5. A healthy diet can also help make your body feel better and limit the stress that you might be going through.

6. Finding time to relax and implementing relaxation techniques like deep breathing exercises can be very useful. Meditation is also a good way of relieving stress. So, when you start feeling your heart beating fast and feel unwell, take a break and practice the mentioned relaxation methods to help control your heart rate.

7. Relying on friends and family.

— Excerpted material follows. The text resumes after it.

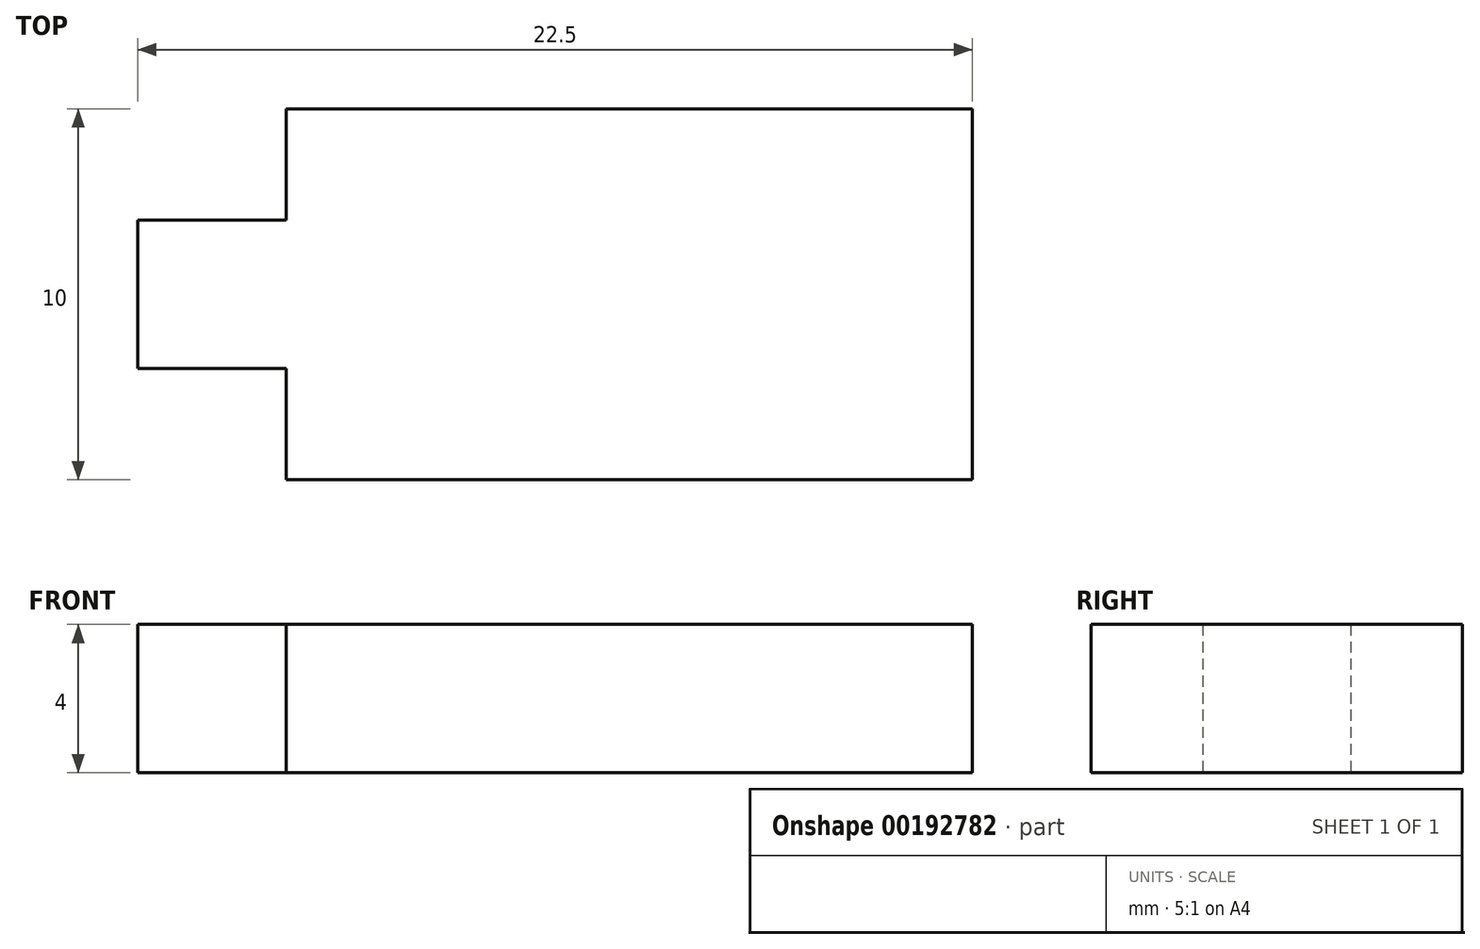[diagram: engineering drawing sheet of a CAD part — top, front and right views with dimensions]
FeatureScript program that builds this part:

These are what we call a support network; so it’s important to just have a chat with people close to you over a cup of tea to get things off your chest.

8. Professional help. Finally, if you find that the stress is a bit too much for you, then it might be time to get some professional help. You can see your family medicine doctor or a psychologist for Cognitive Behavioural Therapy. There are also stress management courses that we can refer you to help ease things. 

Sometimes the symptoms can be a bit more persistent, at which point medication may be an option as well, and it could be combined with all of the above treatments based on the individual.